2) Ask yourself what the saints of old as well as saints of the present–those teachers and expositors of the Word you esteem highly–would say about this. Then, go ask them.
Then, pull up a chair and get ready for a history lesson.
You might be surprised how many of them have trod this same narrow, questioning/discovering lane you now find yourself on and in what detail they recall the hubris now flooding your soul from the doctrinal discoveries you have made. They laugh at what naive greenhorns they were (and by implication, you “are”).
Then, pay attention as they speak of how the Pelagians or the Gnostics or the Arians or another off-shoot of the Christian faith made the same discoveries as you and played that hand out to its full extension, only to find it barren and lifeless.
As a young believer who sometimes struggled with doubts on the Bible and its record of Jesus, it gave me a comforting assurance to observe that many of the people I admired most for their brains and common sense were devout disciples of the Galilean.
I sat in the home of a young husband who had been taken in by the “elders” who had knocked at his door one evening when his wife had been at work. He was bored and had nothing else to do that night, so he let them in and then soaked up all their false doctrine and accusations. By the time his wife came to me–I was not their pastor, but the husband had sat in our congregation often as a teenager and she felt he had confidence in me–he was well locked into that false religion.

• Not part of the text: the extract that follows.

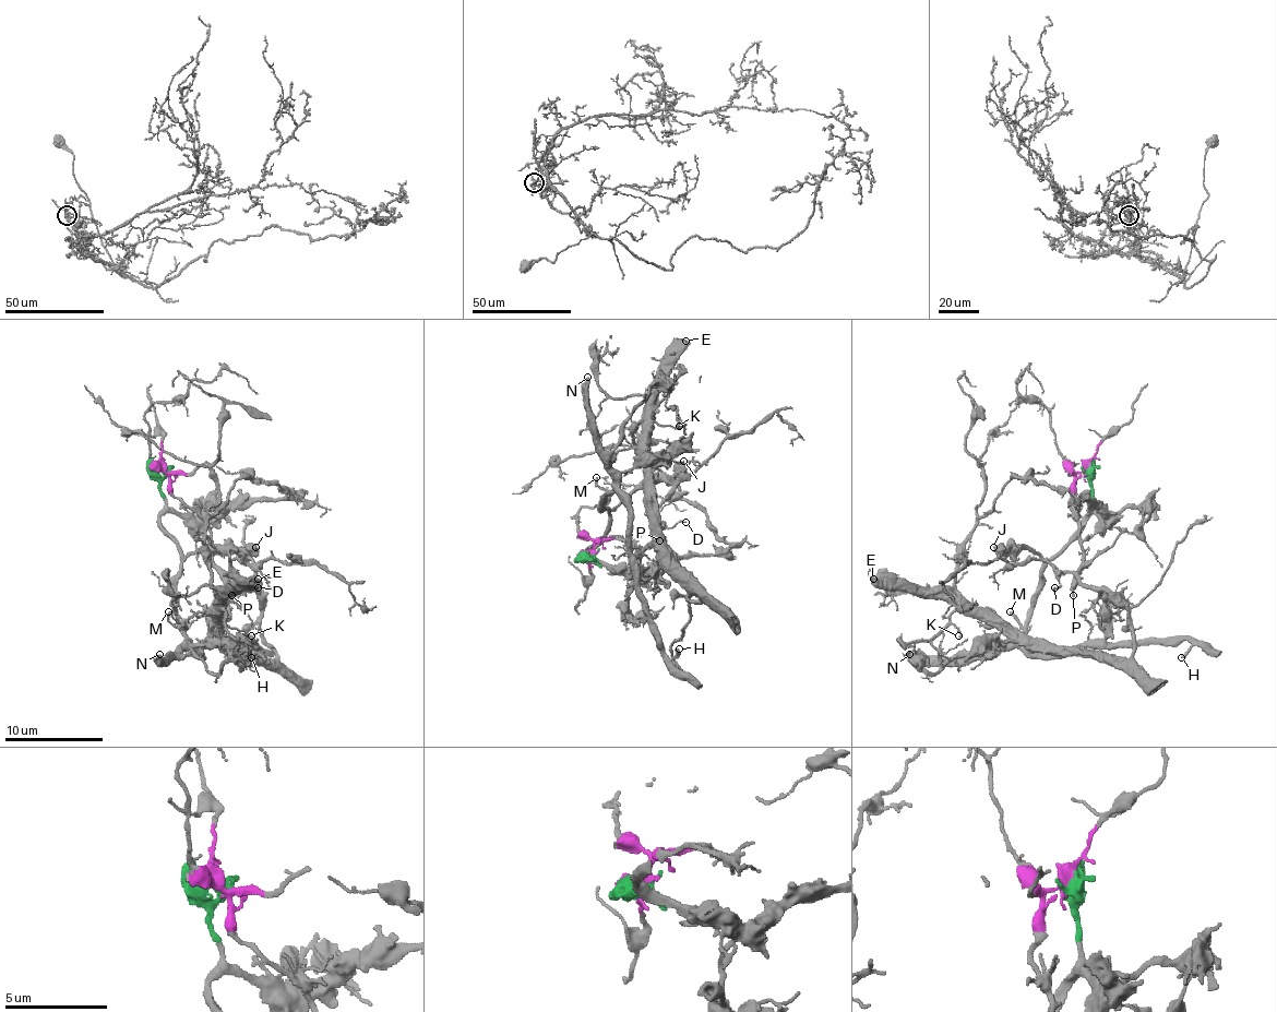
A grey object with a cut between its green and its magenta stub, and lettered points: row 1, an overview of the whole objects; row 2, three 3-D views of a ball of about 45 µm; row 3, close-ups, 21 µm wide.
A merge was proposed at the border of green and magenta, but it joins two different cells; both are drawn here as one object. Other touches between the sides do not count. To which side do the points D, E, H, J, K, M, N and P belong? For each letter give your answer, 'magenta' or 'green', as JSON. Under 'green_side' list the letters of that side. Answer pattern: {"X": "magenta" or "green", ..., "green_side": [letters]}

I asked him, “When they began telling you things so different from what you’d been taught in your own church, did it ever occur to you to ask someone about that? Did you think of calling your pastor or some other Bible teacher?”
His answer was revealing. “I didn’t think there were any answers to what they were saying.”

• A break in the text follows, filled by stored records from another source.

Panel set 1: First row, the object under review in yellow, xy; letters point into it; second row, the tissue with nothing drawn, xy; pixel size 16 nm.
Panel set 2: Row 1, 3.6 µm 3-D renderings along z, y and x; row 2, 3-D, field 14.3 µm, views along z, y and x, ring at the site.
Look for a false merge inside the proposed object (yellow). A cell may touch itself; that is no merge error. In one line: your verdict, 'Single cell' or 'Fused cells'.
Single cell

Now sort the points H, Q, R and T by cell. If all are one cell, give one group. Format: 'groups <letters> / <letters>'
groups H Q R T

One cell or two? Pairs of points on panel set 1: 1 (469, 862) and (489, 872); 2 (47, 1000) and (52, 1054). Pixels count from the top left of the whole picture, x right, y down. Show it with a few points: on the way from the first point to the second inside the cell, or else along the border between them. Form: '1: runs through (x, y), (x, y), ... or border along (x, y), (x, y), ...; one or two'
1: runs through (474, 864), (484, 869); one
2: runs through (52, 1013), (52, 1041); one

Doubt and conceit have this in common: they are confident no one has more truth than they.
Keep the bigger picture, friend. Ask other believers. But do not wrangle over words and sound all the alarms when the preacher or the visitor in your living room begins to do so. He may be on solid ground, but he’s also playing around quicksand where one must tread softly.
Let’s leave wrangling to the rodeos.
(Note: The couple referred to in that story are long in Heaven. I’m confident it’s all right to share their saga at this distance.)